▶ _What needs to be done_
Every record below must come back exactly as written, with the images dropped.

▶ _Task material_
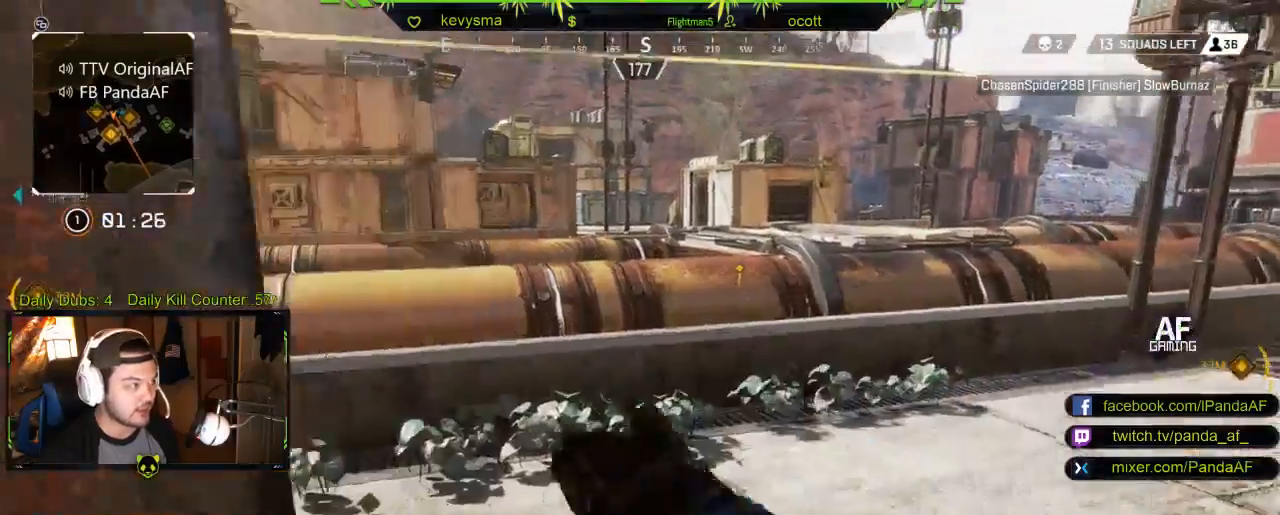
{"buttons": [], "left_stick": "up", "right_stick": "right", "events": [[183, "L3", "down"], [367, "L3", "up"], [433, "right_stick", "right"]]}
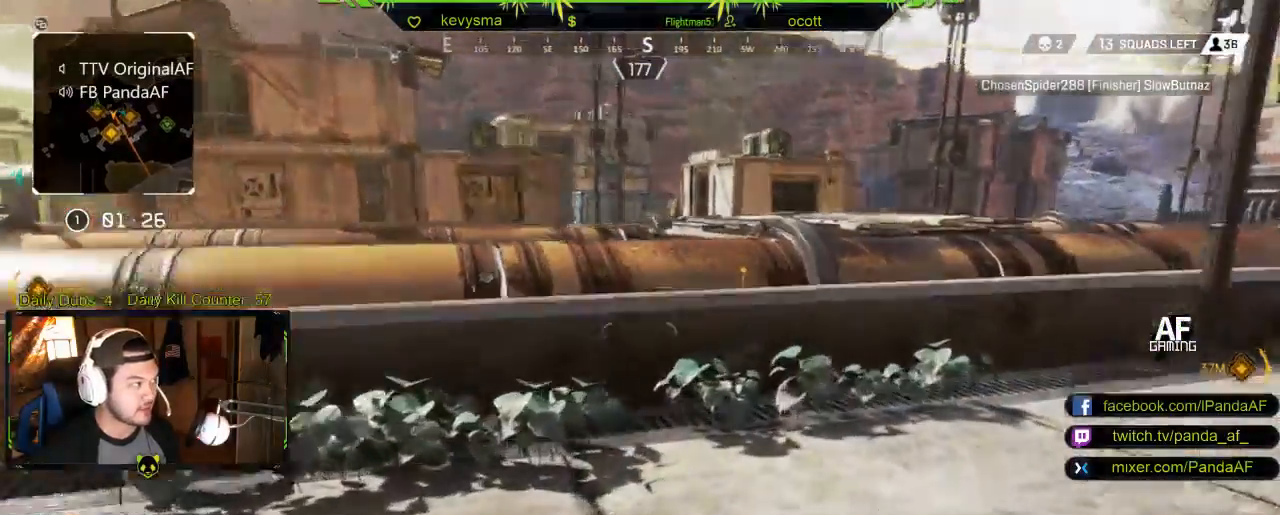
{"buttons": [], "left_stick": "up", "right_stick": "center", "events": [[183, "right_stick", "center"]]}
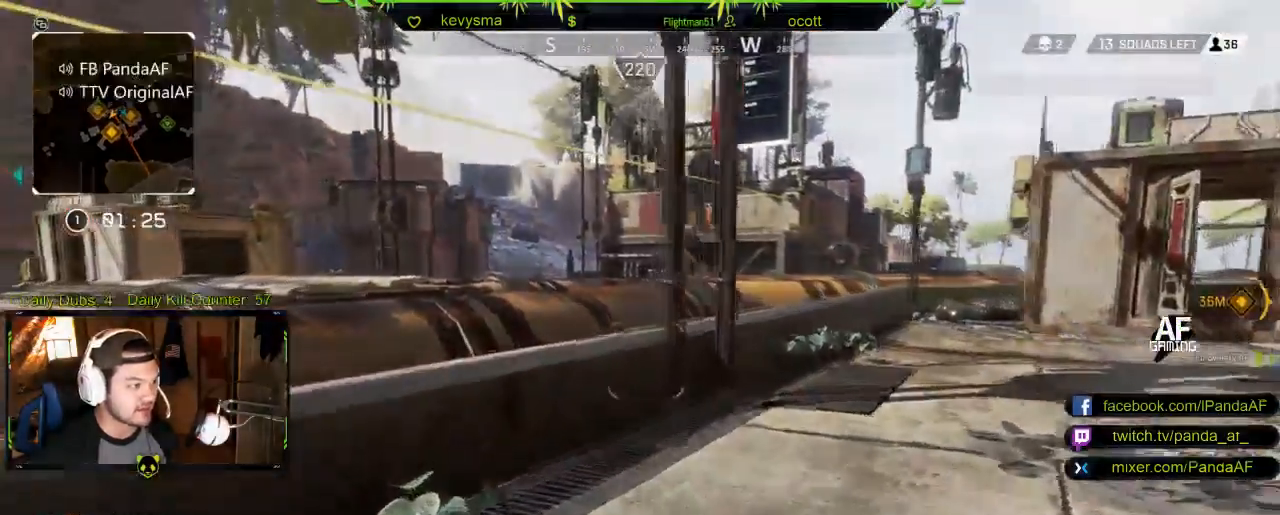
{"buttons": [], "left_stick": "up", "right_stick": "center", "events": [[200, "right_stick", "right"], [367, "right_stick", "center"]]}
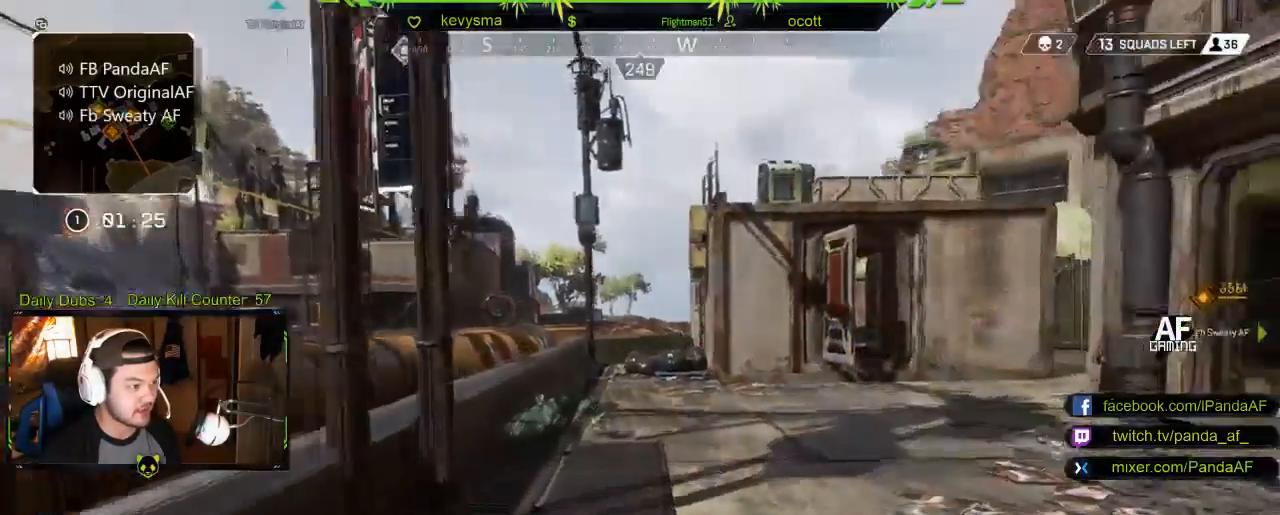
{"buttons": [], "left_stick": "down-left", "right_stick": "right", "events": [[117, "right_stick", "right"], [350, "left_stick", "left"], [467, "left_stick", "down-left"]]}
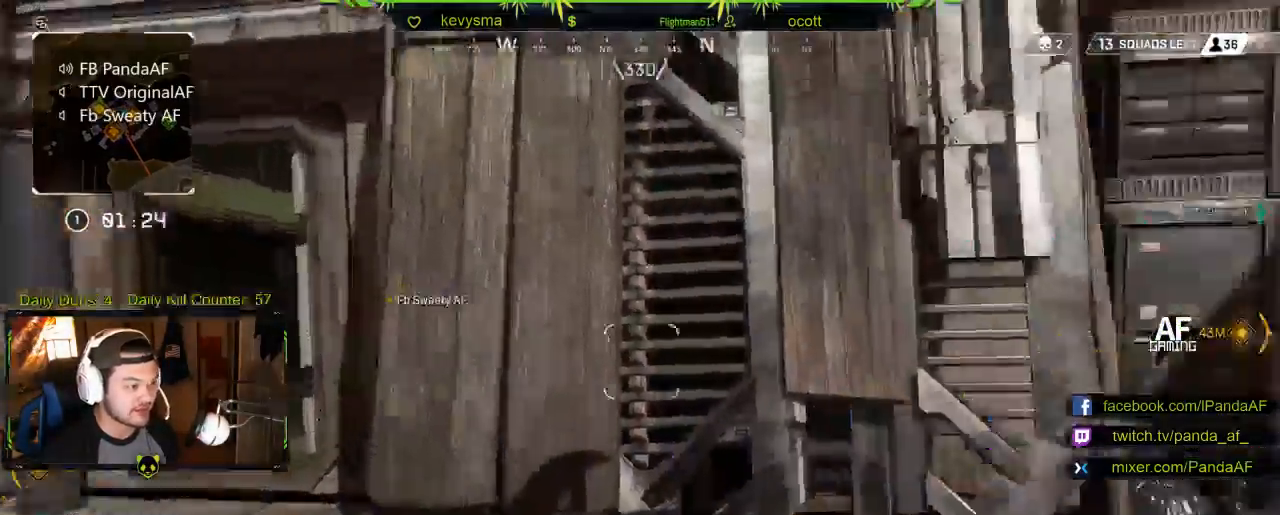
{"buttons": [], "left_stick": "left", "right_stick": "center", "events": [[367, "left_stick", "left"], [367, "right_stick", "center"]]}
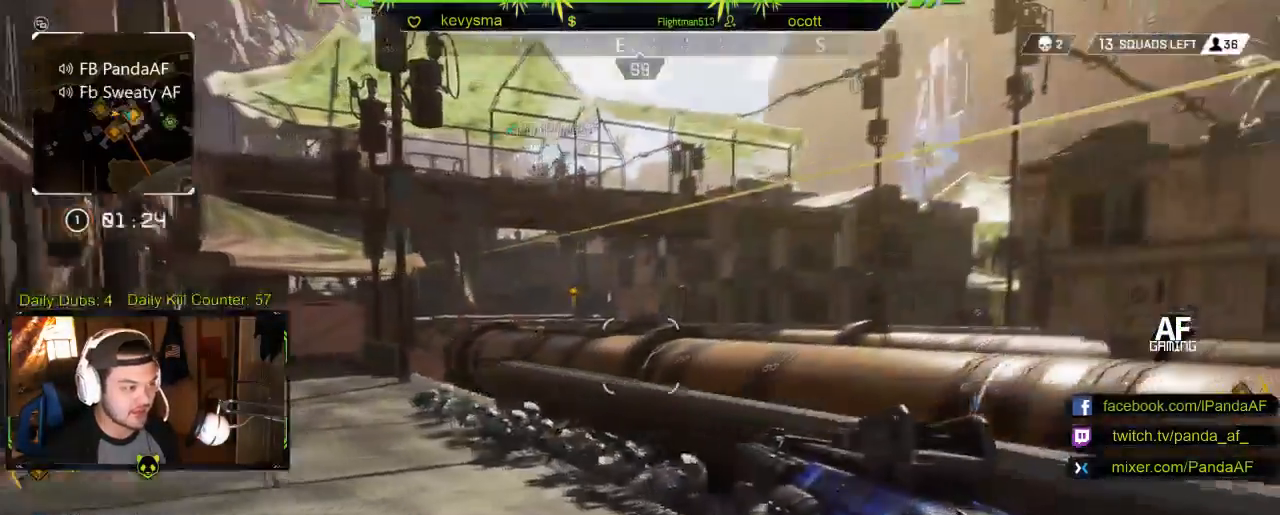
{"buttons": [], "left_stick": "center", "right_stick": "center", "events": [[50, "right_stick", "right"], [67, "left_stick", "up-left"], [167, "right_stick", "up"], [217, "left_stick", "left"], [217, "right_stick", "center"], [317, "right_stick", "left"], [417, "left_stick", "center"], [483, "right_stick", "center"]]}
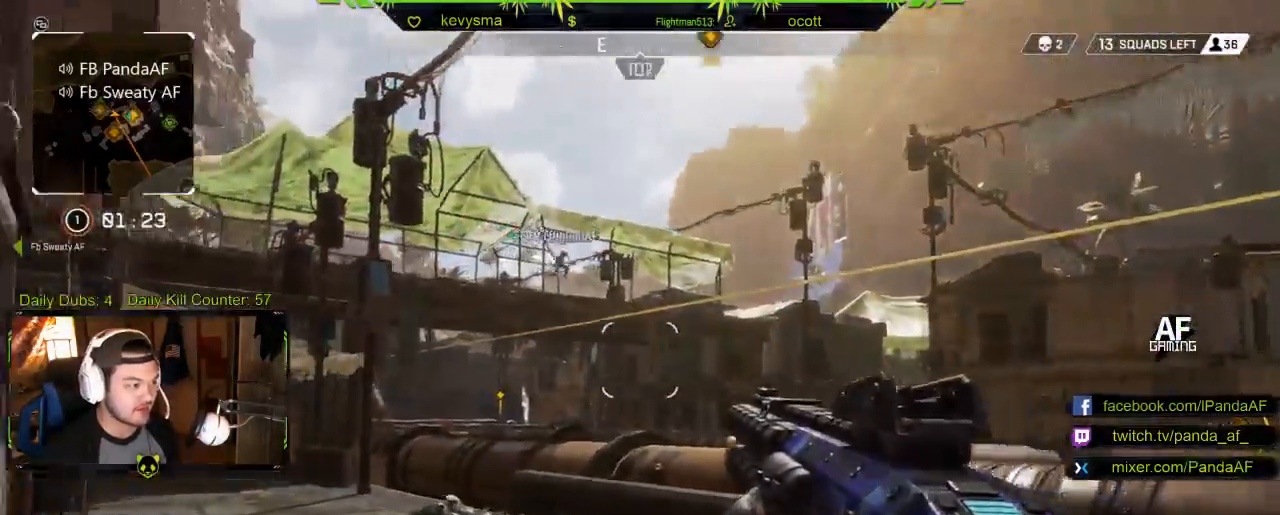
{"buttons": [], "left_stick": "center", "right_stick": "left", "events": [[83, "R2", "down"], [117, "right_stick", "down-left"], [250, "right_stick", "center"], [300, "R2", "up"], [467, "right_stick", "left"]]}
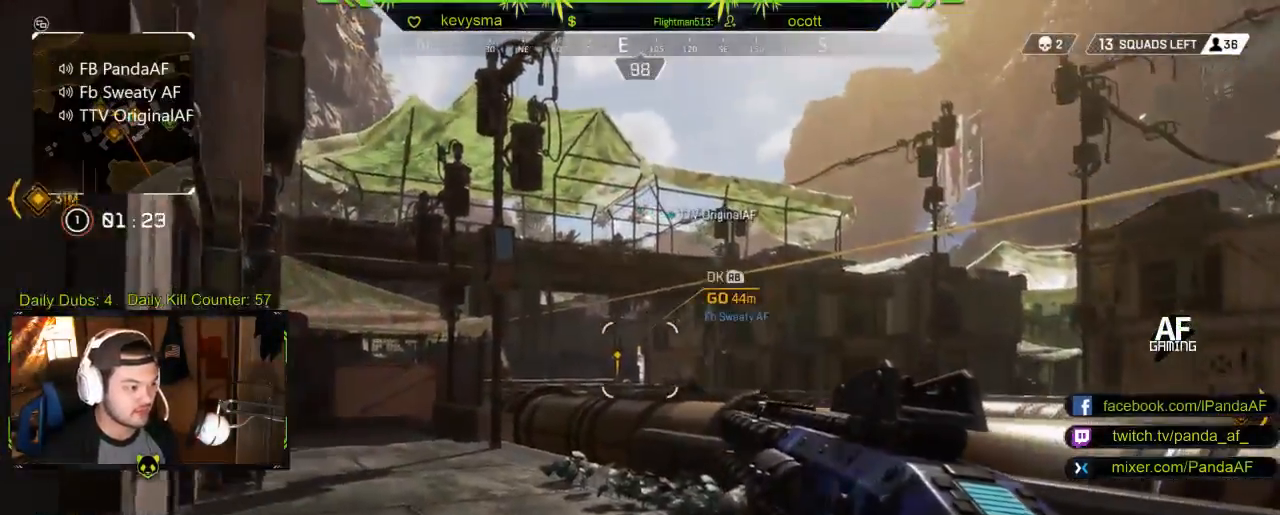
{"buttons": [], "left_stick": "center", "right_stick": "right", "events": [[50, "right_stick", "center"], [167, "R1", "down"], [317, "R1", "up"], [483, "right_stick", "right"]]}
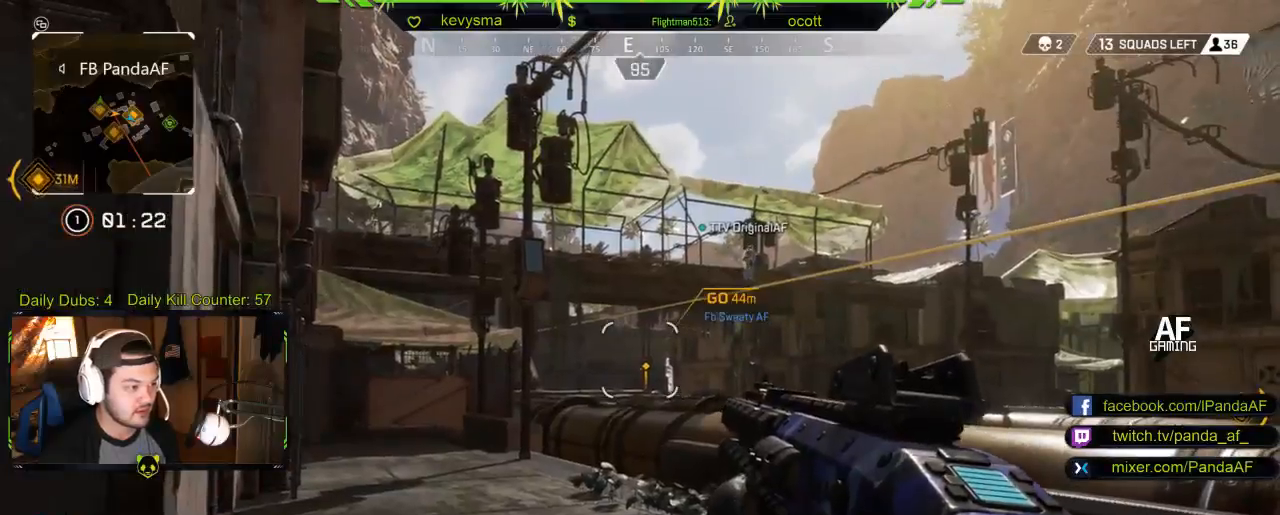
{"buttons": [], "left_stick": "center", "right_stick": "center", "events": [[317, "right_stick", "center"]]}
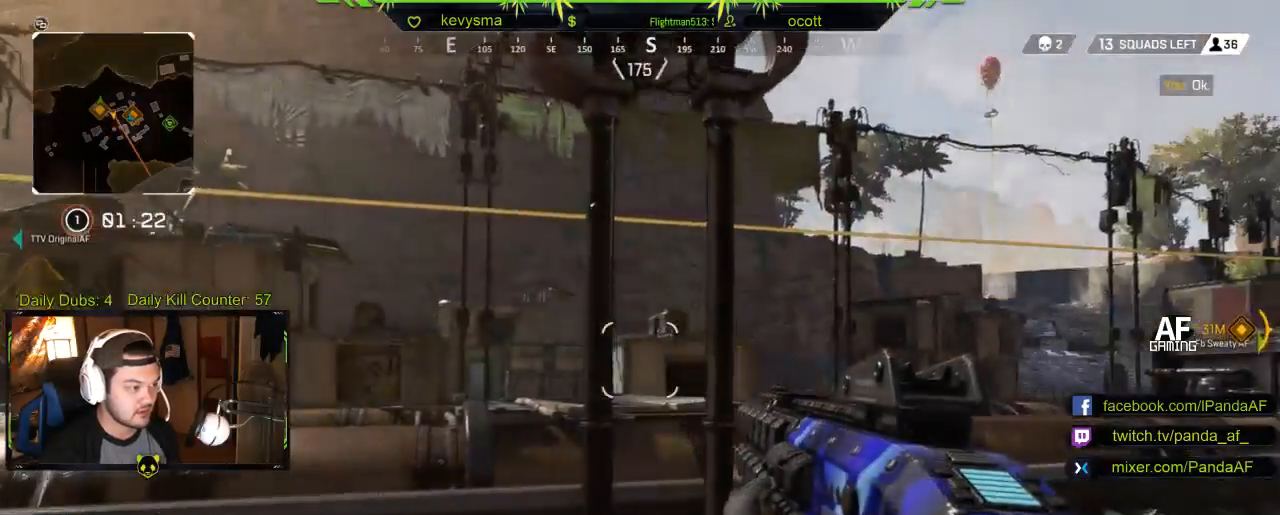
{"buttons": [], "left_stick": "up", "right_stick": "center", "events": [[17, "right_stick", "right"], [33, "left_stick", "up"], [250, "right_stick", "center"], [317, "right_stick", "right"], [500, "right_stick", "center"]]}
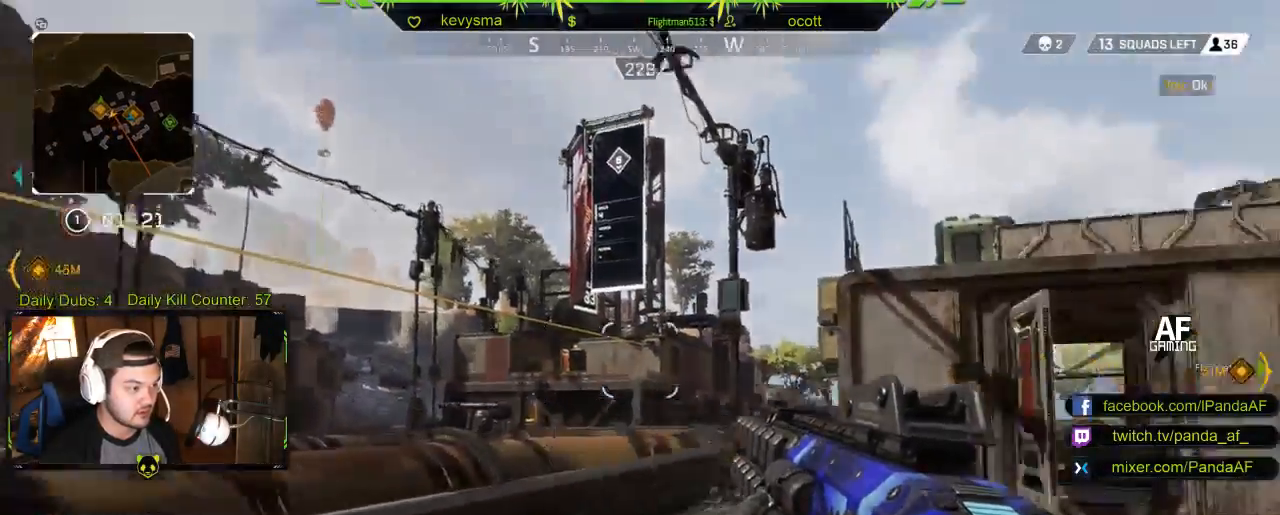
{"buttons": [], "left_stick": "up", "right_stick": "center", "events": [[117, "right_stick", "right"], [350, "right_stick", "center"]]}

▶ _Your response_
{"buttons": [], "left_stick": "up", "right_stick": "right", "events": [[183, "L3", "down"], [367, "L3", "up"], [433, "right_stick", "right"]]}
{"buttons": [], "left_stick": "up", "right_stick": "center", "events": [[183, "right_stick", "center"]]}
{"buttons": [], "left_stick": "up", "right_stick": "center", "events": [[200, "right_stick", "right"], [367, "right_stick", "center"]]}
{"buttons": [], "left_stick": "down-left", "right_stick": "right", "events": [[117, "right_stick", "right"], [350, "left_stick", "left"], [467, "left_stick", "down-left"]]}
{"buttons": [], "left_stick": "left", "right_stick": "center", "events": [[367, "left_stick", "left"], [367, "right_stick", "center"]]}
{"buttons": [], "left_stick": "center", "right_stick": "center", "events": [[50, "right_stick", "right"], [67, "left_stick", "up-left"], [167, "right_stick", "up"], [217, "left_stick", "left"], [217, "right_stick", "center"], [317, "right_stick", "left"], [417, "left_stick", "center"], [483, "right_stick", "center"]]}
{"buttons": [], "left_stick": "center", "right_stick": "left", "events": [[83, "R2", "down"], [117, "right_stick", "down-left"], [250, "right_stick", "center"], [300, "R2", "up"], [467, "right_stick", "left"]]}
{"buttons": [], "left_stick": "center", "right_stick": "right", "events": [[50, "right_stick", "center"], [167, "R1", "down"], [317, "R1", "up"], [483, "right_stick", "right"]]}
{"buttons": [], "left_stick": "center", "right_stick": "center", "events": [[317, "right_stick", "center"]]}
{"buttons": [], "left_stick": "up", "right_stick": "center", "events": [[17, "right_stick", "right"], [33, "left_stick", "up"], [250, "right_stick", "center"], [317, "right_stick", "right"], [500, "right_stick", "center"]]}
{"buttons": [], "left_stick": "up", "right_stick": "center", "events": [[117, "right_stick", "right"], [350, "right_stick", "center"]]}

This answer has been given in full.